English to Hakkato Hakka in English
The Hakka (Hak-kâ-fa/Hak-kâ-va) is one of the most important Thai tongues. There are several speaking points in China, Taiwan, Malaysia, Singapore, Thailand, Hong Kong, etc. The Hakka Hong Kong idiom is used in this paper. Hakka (?? Kèji?, IPA: [hak ka??]) are said to have emigrated from northern China to the southwest over the course of the ages to establish themselves in the north of Jiangsu and Hunan, in the west of Fujian, in the east of Guangdong and in various other areas due to war, famines, catastrophes and persecutions.
The name Hakka comes from the words'?' "guest" and'?' "families", which derive from an officially used name during the Qing Empire for the Guangdong Coast relocation programme after orders to evacuate during the rule of Emperor Kangxi. Those colonists, whose languages seemed different to the natives, were given this name to show that they were not native to the areas in which they had located.
The majority of the natives inhabited the more fruitful ponds, while the arriving Hakka colonized the more remote dales and mountain or hills. Hakka is a shared terminology with Mediterranean tongues such as Min and Yue, and there are frequent conversations with the historic system of sounds of Central Chinese.
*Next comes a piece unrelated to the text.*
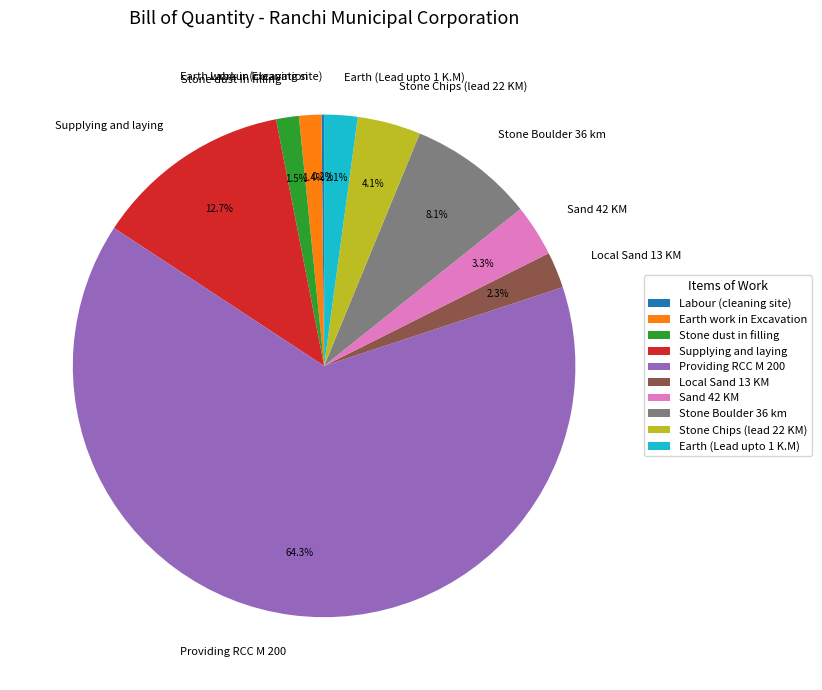

What percentage is the Earth work in Excavation slice, to the nearest percent?

1%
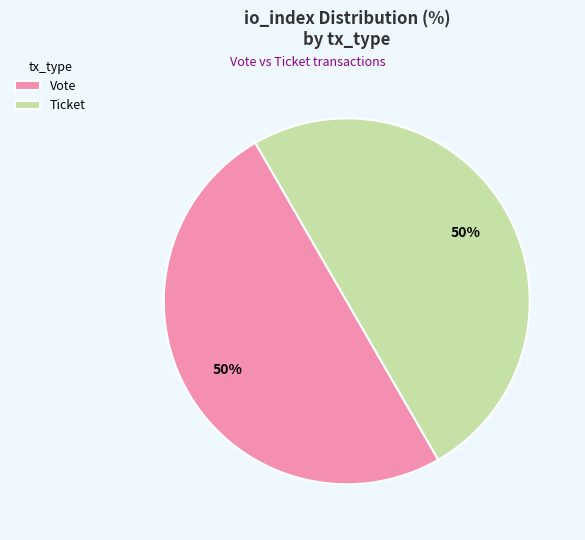

What is the ratio of the value at Ticket to the value at Vote?

1.0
Hakka's most available loudspeakers are located in Hong Kong and Taiwan. In Hong Kong they can read and talk Cantonese, while in China and Taiwan they also know Mandarin. Hakka is not a common way and differences in the dialect can be overcome by getting to the heart of the phrase and recognizing some of the sonic correspondence that the listener will have.
There' are some noises in Hakka that don't appear in English. These pronunciations are intended to make English words rhyming with the sound of the Hakka-syllables. These are approximate values, you may need a Hakka loudspeaker to conduct your speech. Each vowel can be long or brief.
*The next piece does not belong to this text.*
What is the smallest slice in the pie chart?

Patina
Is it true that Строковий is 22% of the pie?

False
There are long vocals in open syllables without extensions. Brief vocals appear in symbols ending with noses (-m, -n or -ng) or stoppages (-p, -t or -k). There is a vocale in some idioms, which we present as ii, which does not appear in English. It' a retroreflex i, the next note is almost like ir in "shir" when you say'safe' in English.
The Hong Kong dialog turns these tones into -i or -u. Although the changes in pitches known as sandi are occurring, the changes in pitches are not as large as in other Mandarin tongues. Here are some of the most common variations that can be useful to the listener when listening to other loudspeakers from different areas.
is sometimes expressed as s, especially if there is a -i- or - sign in the syllable. e is sometimes expressed as s. Several Hakka dialogues have the -u- media, so you can listen to words like ? as guong1 (gwong1) intoned. If you want to print a period of between the five minutes, you can do this in the following way: and sometimes this is omitted.